Answer:
Approximately 7.29
Explanation:
To find the standard deviation for the set of data {25, 4, 15, 19, 20, 18, 7, 21, 24}, we need to follow these steps:
1. Find the mean (average) of the data set.
- Sum all the numbers in the data set: 25 + 4 + 15 + 19 + 20 + 18 + 7 + 21 + 24 = 143.
- Divide the sum by the number of data points (9 in this case): 143 / 9 = 15.89 (rounded to two decimal places).
- The mean of the data set is 15.89.
2. Calculate the deviation for each data point by subtracting the mean from each number in the data set.

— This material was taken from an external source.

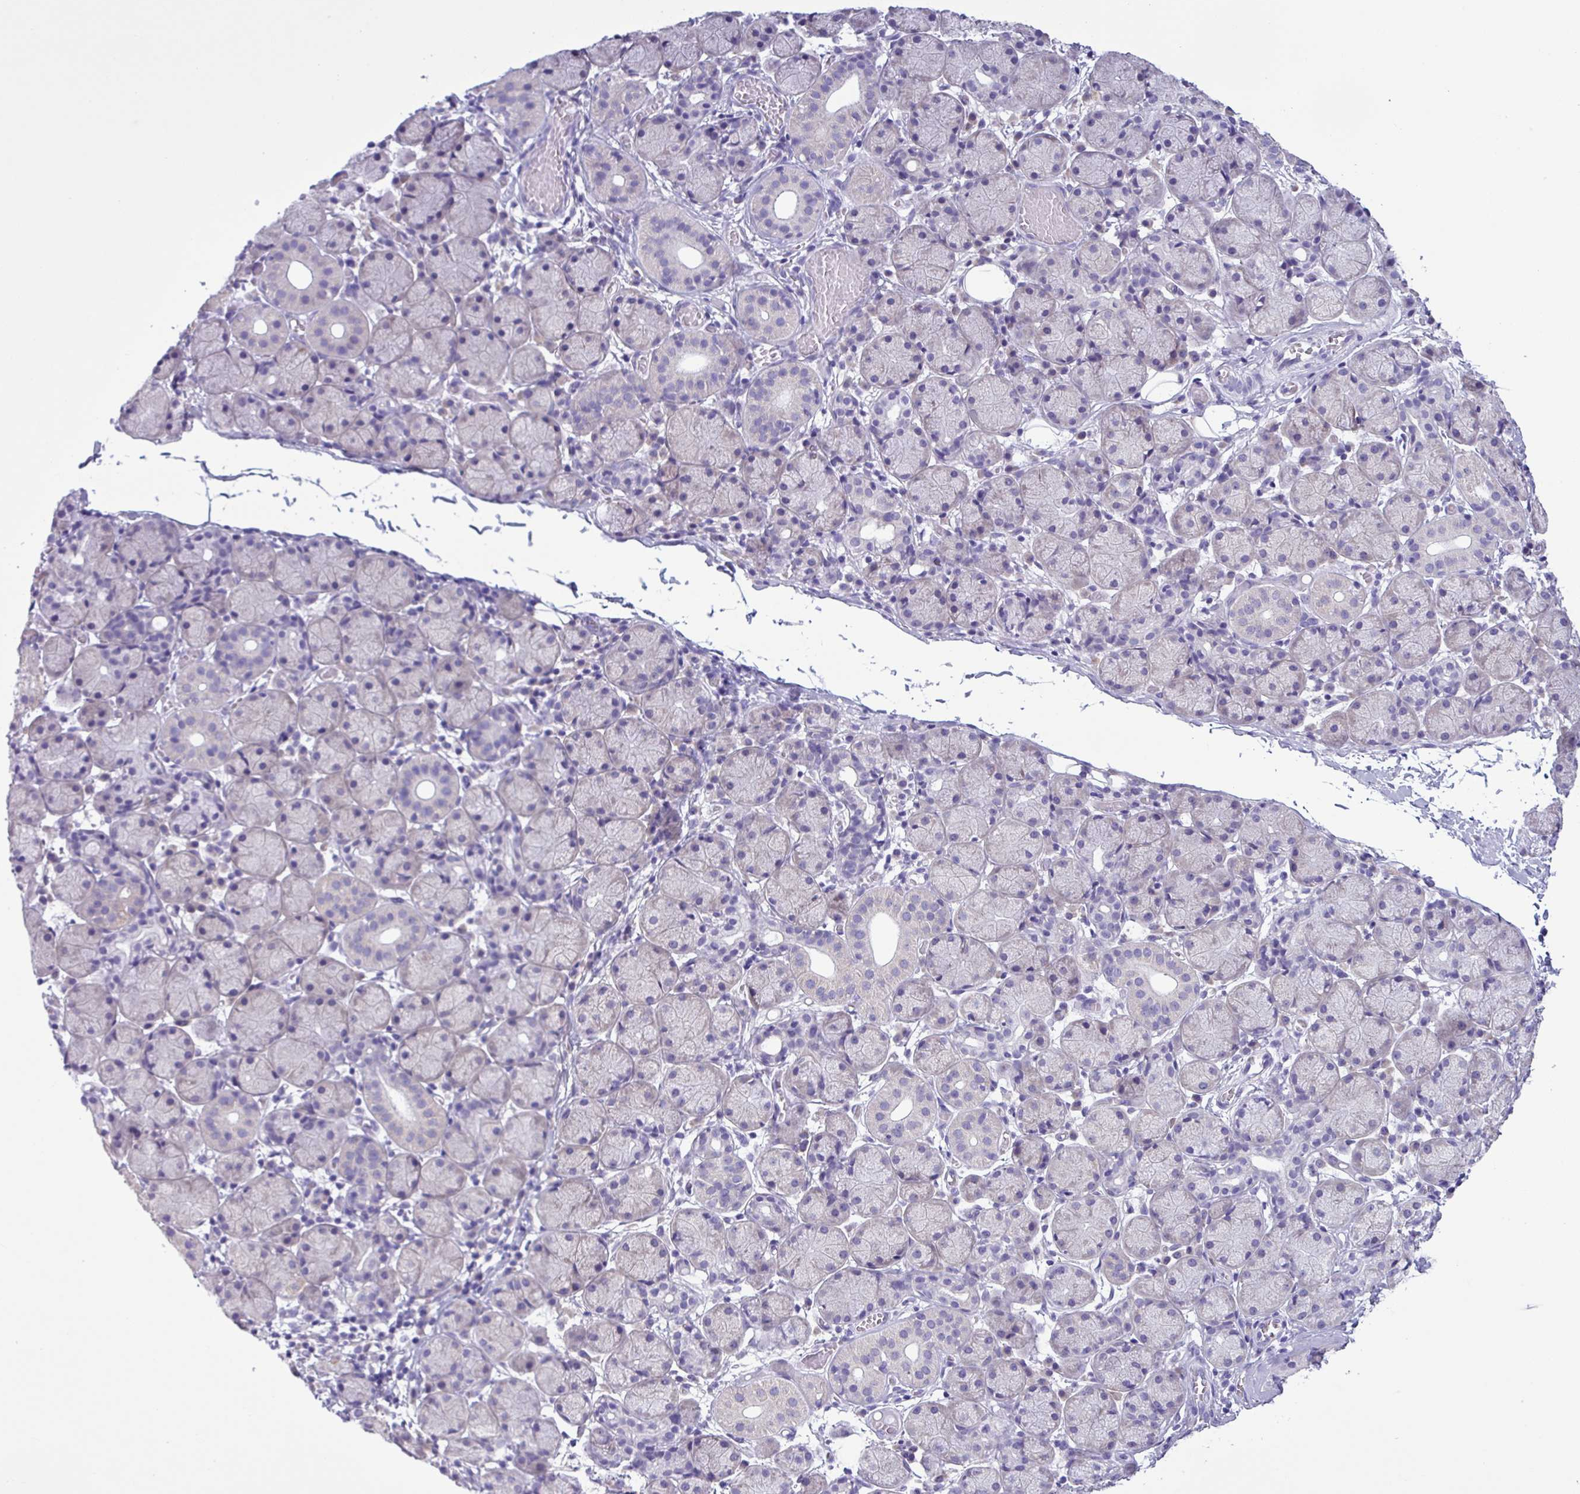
{"staining": {"intensity": "negative", "quantity": "none", "location": "none"}, "tissue": "salivary gland", "cell_type": "Glandular cells", "image_type": "normal", "snomed": [{"axis": "morphology", "description": "Normal tissue, NOS"}, {"axis": "topography", "description": "Salivary gland"}], "caption": "Salivary gland stained for a protein using IHC demonstrates no positivity glandular cells.", "gene": "C20orf27", "patient": {"sex": "female", "age": 24}}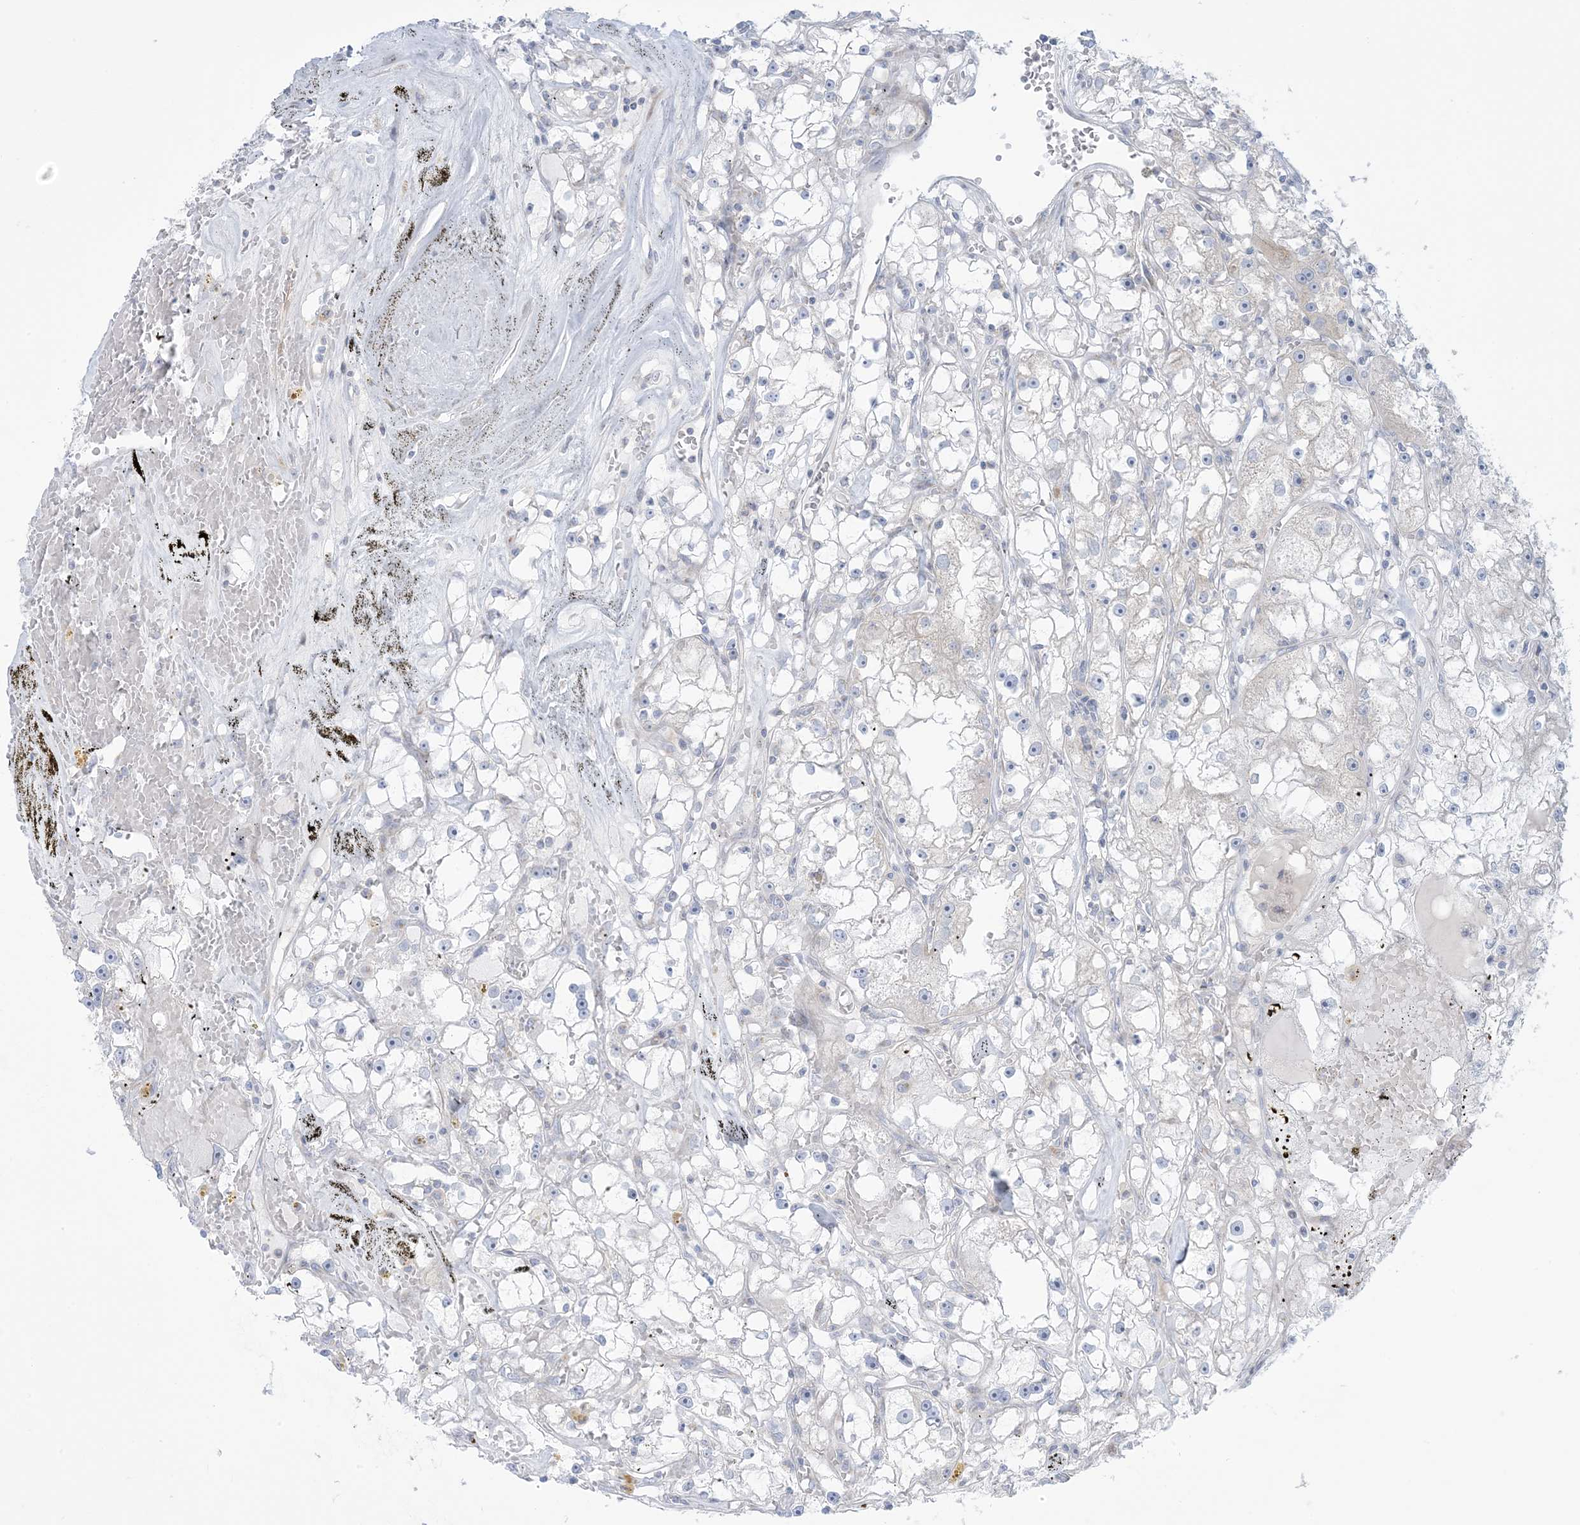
{"staining": {"intensity": "negative", "quantity": "none", "location": "none"}, "tissue": "renal cancer", "cell_type": "Tumor cells", "image_type": "cancer", "snomed": [{"axis": "morphology", "description": "Adenocarcinoma, NOS"}, {"axis": "topography", "description": "Kidney"}], "caption": "IHC of human renal cancer shows no expression in tumor cells.", "gene": "AFTPH", "patient": {"sex": "male", "age": 56}}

- Deviations: 25 - 15.89 = 9.11, 4 - 15.89 = -11.89, 15 - 15.89 = -0.89, 19 - 15.89 = 3.11, 20 - 15.89 = 4.11, 18 - 15.89 = 2.11, 7 - 15.89 = -8.89, 21 - 15.89 = 5.11, 24 - 15.89 = 8.11.
3. Square each deviation to eliminate negative values and emphasize differences.
- Squared deviations: 9.11^2 = 83.12, (-11.89)^2 = 141.97, (-0.89)^2 = 0.79, 3.11^2 = 9.67, 4.11^2 = 16.93, 2.11^2 = 4.45, (-8.89)^2 = 79.12, 5.11^2 = 26.12, 8.11^2 = 65.84.
4. Find the variance by summing up all the squared deviations and dividing by the number of data points minus one.
- Variance: (83.12 + 141.97 + 0.79 + 9.67 + 16.93 + 4.45 + 79.12 + 26.12 + 65.84) / (9 - 1) = 426.01 / 8 = 53.25.
5. Finally, calculate the standard deviation by taking the square root of the variance.
- Standard deviation: √53.25 ≈ 7.29 (rounded to two decimal places).
Therefore, the standard deviation for the given data set is approximately 7.29.